Thinking in tree time, you can get quite a bit of extended life out of an unnatural residential tree by early shaping and weight reduction on limbs. For overmature trees all you're really doing is hazard reduction, the tree is in decline already. Removing a large crossed over limb from an overmature tree accelerates the decline a little, but it reduces the risk a little too. You're heading towards eventual removal anyhow. I would leave them alone before bolting, because it exposes me to liability.

It's so case by case really.

Shaun


----------



## Bermie (Nov 25, 2012)

Assess what the implications are for each branch should you remove one of them, and for the tree overall if you remove both.
Is one helping support the other?
Can you achieve separation by reducing end weight on one?

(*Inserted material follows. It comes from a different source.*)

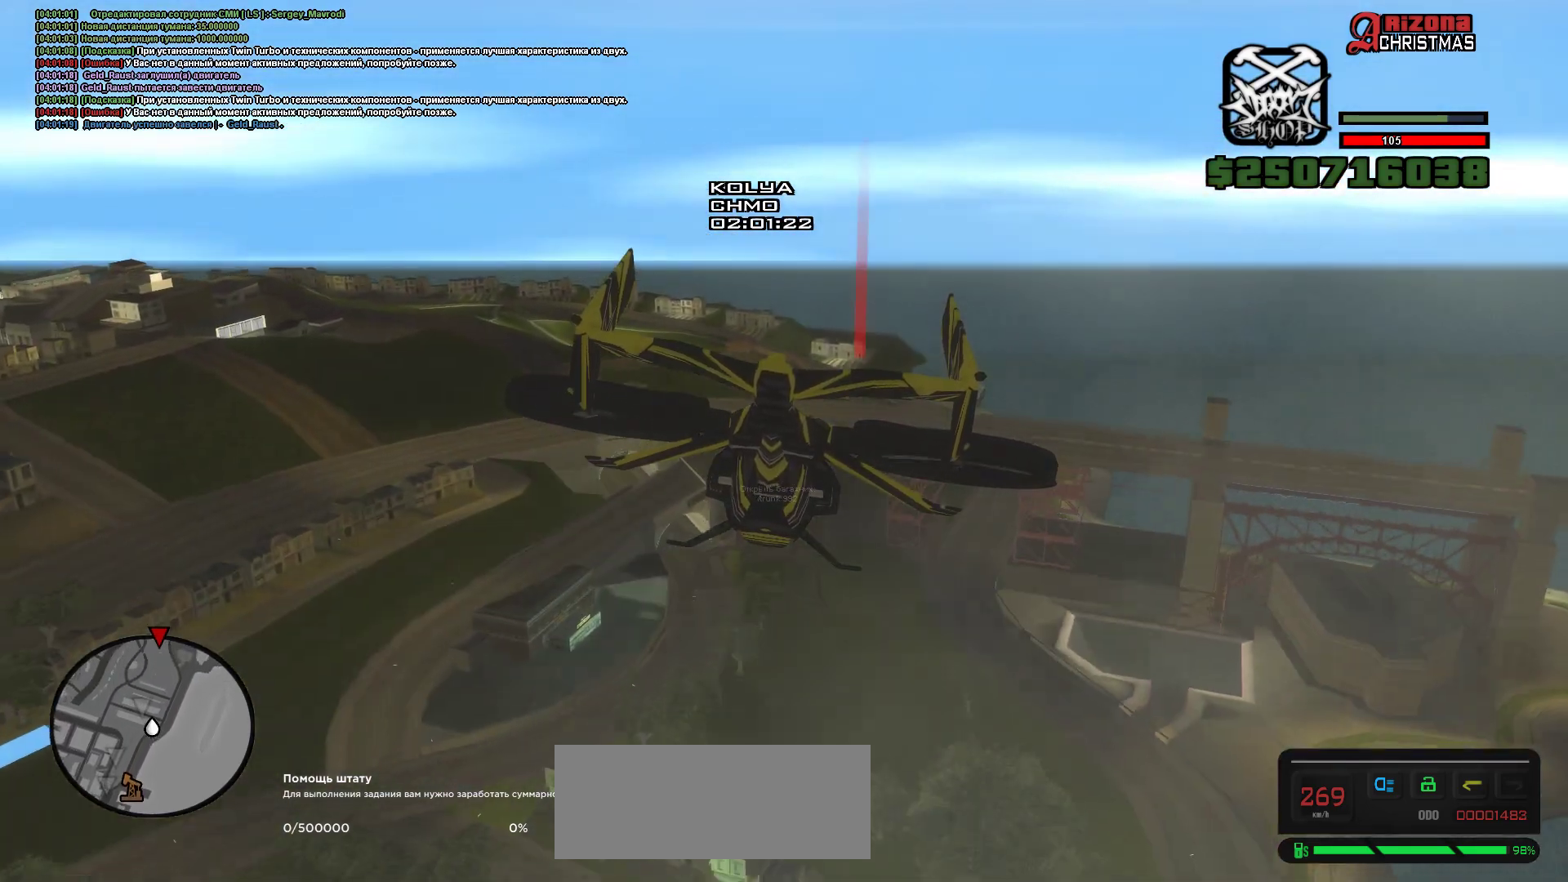
{"keys": ["d", "up", "w"], "events": [[333, "d", "down"]]}
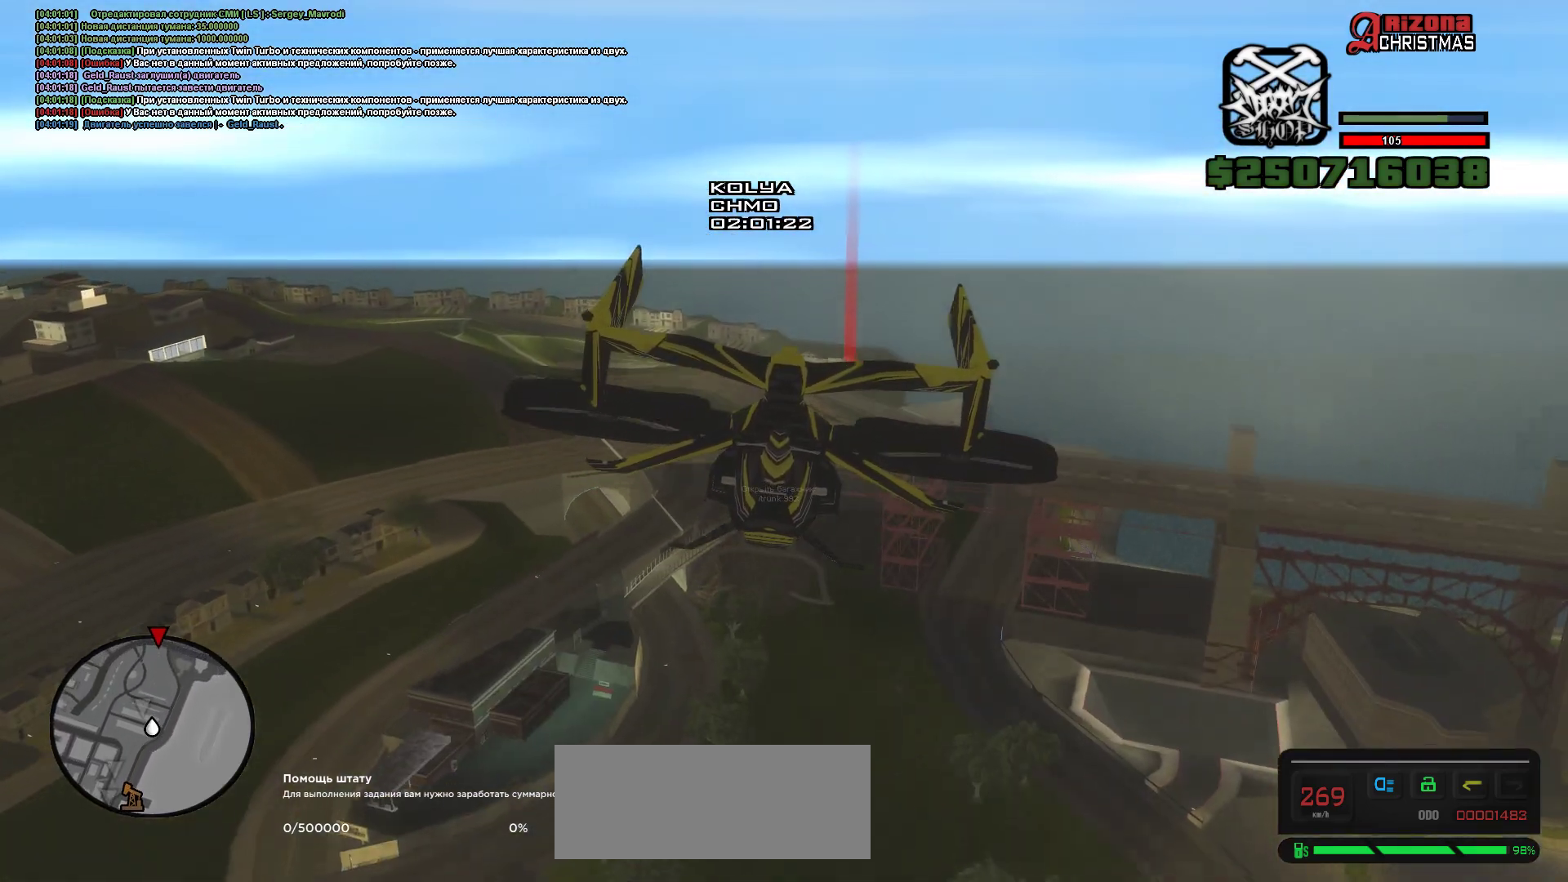
{"keys": ["up", "w"], "events": [[67, "d", "up"]]}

In some bigger trees, or where the crossing branches are well established I have left them alone, sometimes the tree is already dealing with the decay satisfactorily.

I can't help but think bolting them together wouldn't help...if they have been rubbing, surely that means there is movement in the area...bolting would change the dynamics?


----------



## arborjockey (Dec 11, 2012)

Would removing them make a big hole? Can you lighten them to stop so much movement? Can you cablle it if its that much of a problem? If their somewhat similar one directly above the other I always leave the lower take out the top for sap flow puposes. Why are you so scared to cut one out? how big are they?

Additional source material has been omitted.